Construction of LWCNN Framework and its Application to Pedestrian Detection with Segmentation Process
Author(s) -
R. Kanthavel
Publication year - 2021
Publication title -
journal of innovative image processing
Language(s) - English
Resource type - Journals
ISSN - 2582-4252
DOI - 10.36548/jiip.2021.3.008
Subject(s) - computer science , support vector machine , segmentation , artificial intelligence , classifier (uml) , pedestrian detection , pedestrian , pattern recognition (psychology) , object detection , computer vision , data mining , machine learning , engineering , transport engineering
To solve the challenges in traffic object identification, fuzzification, and simplification in a real traffic environment, it is highly required to develop an automatic detection and classification technique for roads, automobiles, and pedestrians with multiple traffic objects inside the same framework.

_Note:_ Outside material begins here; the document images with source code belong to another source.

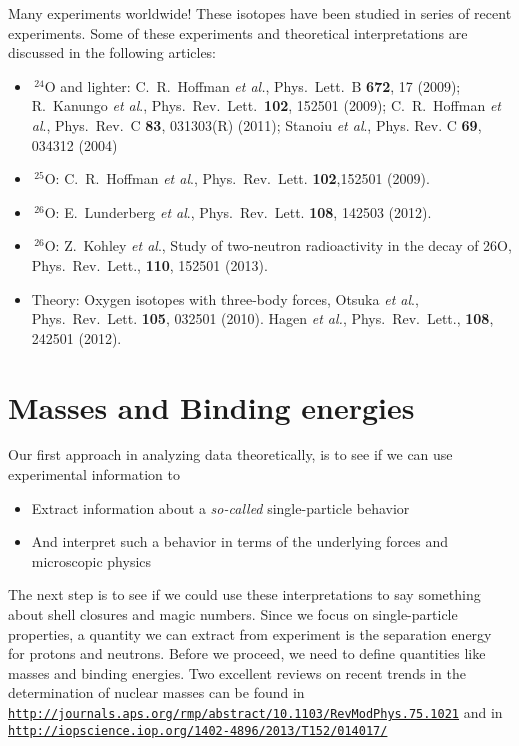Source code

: \documentclass[graybox,sectrefs,envcountresetchap,open=right]{svmonodo}
\begin{document}
\noindent
 Many experiments worldwide!
These isotopes have been studied in series of recent experiments. Some of these experiments and theoretical interpretations are discussed in the following articles:

\begin{itemize}
\item $\,{}^{24}\mbox{O}$ and lighter:  C.~R.~Hoffman \emph{et al.}, Phys.~Lett.~B \textbf{672}, 17 (2009); R.~Kanungo \emph{et al}., Phys.~Rev.~Lett.~\textbf{102}, 152501 (2009); C.~R.~Hoffman \emph{et al}., Phys.~Rev.~C \textbf{83}, 031303(R) (2011); Stanoiu \emph{et al}., Phys. Rev. C \textbf{69}, 034312 (2004)

\item $\,{}^{25}\mbox{O}$: C.~R.~Hoffman \emph{et al}., Phys.~Rev.~Lett. \textbf{102},152501  (2009). 

\item $\,{}^{26}\mbox{O}$: E.~Lunderberg \emph{et al}., Phys.~Rev.~Lett. \textbf{108}, 142503 (2012). 

\item $\,{}^{26}\mbox{O}$: Z.~Kohley  \emph{et al}., Study of two-neutron radioactivity in the decay of 26O, Phys.~Rev.~Lett., \textbf{110}, 152501 (2013). 

\item Theory: Oxygen isotopes with three-body forces,  Otsuka \emph{et al}., Phys.~Rev.~Lett. \textbf{105}, 032501  (2010).  Hagen \emph{et al.}, Phys.~Rev.~Lett., \textbf{108}, 242501 (2012). 
\end{itemize}

\noindent
\section{Masses and Binding energies}
Our first approach in analyzing data theoretically, is to see if we can use experimental information to 

\begin{itemize}
\item Extract information about a \emph{so-called} single-particle  behavior

\item And interpret such a behavior in terms of the underlying forces and microscopic physics
\end{itemize}

\noindent
The next step is to see if we could use these interpretations to say something about shell closures and magic numbers. Since we focus on single-particle properties, a quantity we can extract from experiment is the separation energy for protons and neutrons. Before we proceed, we need to define quantities like masses and binding energies.   Two excellent reviews on 
recent trends in the determination of nuclear masses can be found in \href{{http://journals.aps.org/rmp/abstract/10.1103/RevModPhys.75.1021}}{\nolinkurl{http://journals.aps.org/rmp/abstract/10.1103/RevModPhys.75.1021}} and in \href{{http://iopscience.iop.org/1402-4896/2013/T152/014017/}}{\nolinkurl{http://iopscience.iop.org/1402-4896/2013/T152/014017/}}
\end{document}
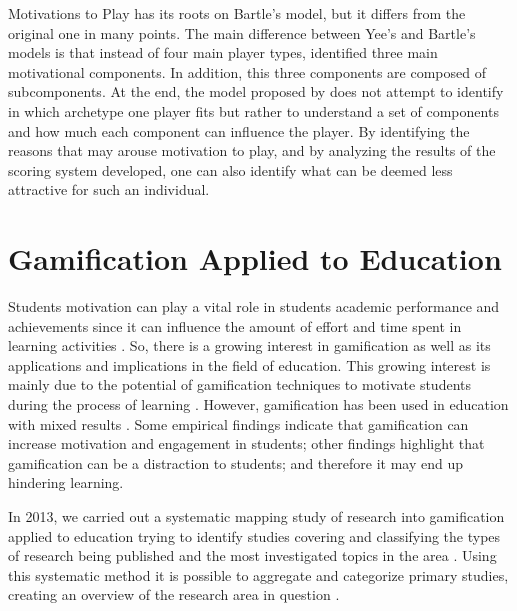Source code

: Motivations to Play \cite{yee2006motivations} has its roots on Bartle's model, but it differs from the original one in many points. 
The main difference between Yee's and Bartle's models is that instead of four main player types, \citeauthor{yee2006motivations} identified three main motivational components.
In addition, this three components are composed of subcomponents.
At the end, the model proposed by \citeauthor{yee2006motivations} does not attempt to identify in which archetype one player fits but rather to understand a set of components and how much each component can influence the player. 
By identifying the reasons that may arouse motivation to play, and by analyzing the results of the scoring system developed, one can also identify what can be deemed less attractive for such an individual. 

\section{Gamification Applied to Education}

Students motivation can play a vital role in students academic performance and achievements since it can influence the amount of effort and time spent in learning activities \cite{linehan2011}. So, there is a growing interest in gamification as well as its applications and implications in the field of education. This growing interest is mainly due to the potential of gamification techniques to motivate students during the process of learning \cite{Borges2014SAC}.
However, gamification has been used in education with mixed results \cite{Berkling2013,Does_Gamification_Work,Mekler2015,Lieberoth2015,Dichev2017}. 
Some empirical findings indicate that gamification can increase motivation and engagement in students; other findings highlight that gamification can be a distraction to students; and therefore it may end up hindering learning. 

In 2013, we carried out a systematic mapping study of research into gamification applied to education trying to identify studies covering and classifying the types of research being published and the most investigated topics in the area \cite{Borges2014SAC}. Using this systematic method it is possible to aggregate and categorize primary studies, creating an overview of the research area in question \cite{petersen2008}. 

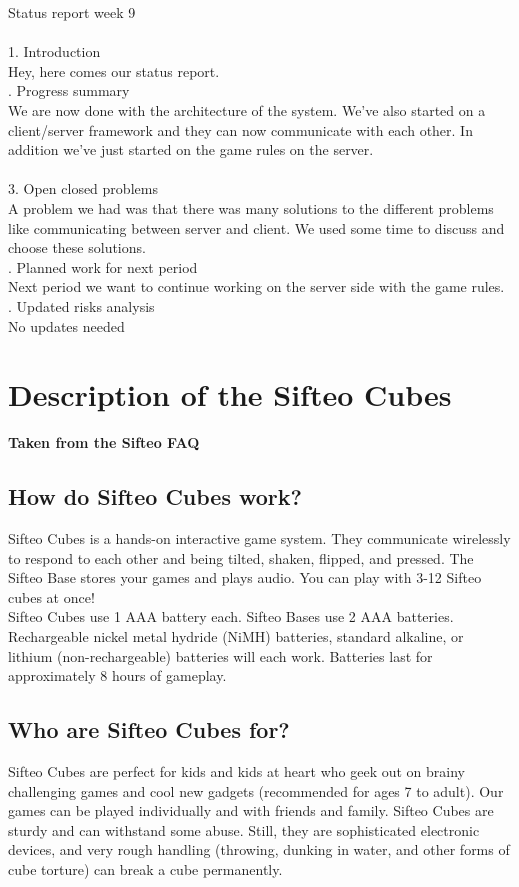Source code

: \noindent Status report week 9\\
\\
1. Introduction\\
Hey, here comes our status report.\\

. Progress summary\\
We are now done with the architecture of the system. We've also started on a client/server framework and they can now communicate with each other. In addition we've just started on the game rules on the server. \\
\\
3. Open closed problems\\ 
A problem we had was that there was many solutions to the different problems like communicating between server and client. We used some time to discuss and choose these solutions. \\

. Planned work for next period\\ 
Next period we want to continue working on the server side with the game rules.\\

. Updated risks analysis\\
No updates needed


\chapter{Description of the Sifteo Cubes}
\label{appendix:G}

\textbf{Taken from the Sifteo FAQ}


\section{How do Sifteo Cubes work?}
Sifteo Cubes is a hands-on interactive game system. They communicate wirelessly to respond to each other and being tilted, shaken, flipped, and pressed. The Sifteo Base stores your games and plays audio. You can play with 3-12 Sifteo cubes at once!\\
Sifteo Cubes use 1 AAA battery each. Sifteo Bases use 2 AAA batteries. Rechargeable nickel metal hydride (NiMH) batteries, standard alkaline, or lithium (non-rechargeable) batteries will each work. Batteries last for approximately 8 hours of gameplay.

\section{Who are Sifteo Cubes for?}
Sifteo Cubes are perfect for kids and kids at heart who geek out on brainy challenging games and cool new gadgets (recommended for ages 7 to adult). Our games can be played individually and with friends and family. Sifteo Cubes are sturdy and can withstand some abuse. Still, they are sophisticated electronic devices, and very rough handling (throwing, dunking in water, and other forms of cube torture) can break a cube permanently.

The proposed method has been evaluated on a database with complicated poses, motions, backgrounds, and lighting conditions for an urban scenario where pedestrians are not obstructed. The suggested CNN classifier has an FPR of less than that of the SVM classifier. Confirming the significance of automatically optimized features, the SVM classifier's accuracy is equal to that of the CNN. The proposed framework is integrated with the additional adaptive segmentation method to identify pedestrians more precisely than the conventional techniques. Additionally, the proposed lightweight feature mapping leads to faster calculation times and it has also been verified and tabulated in the results and discussion section.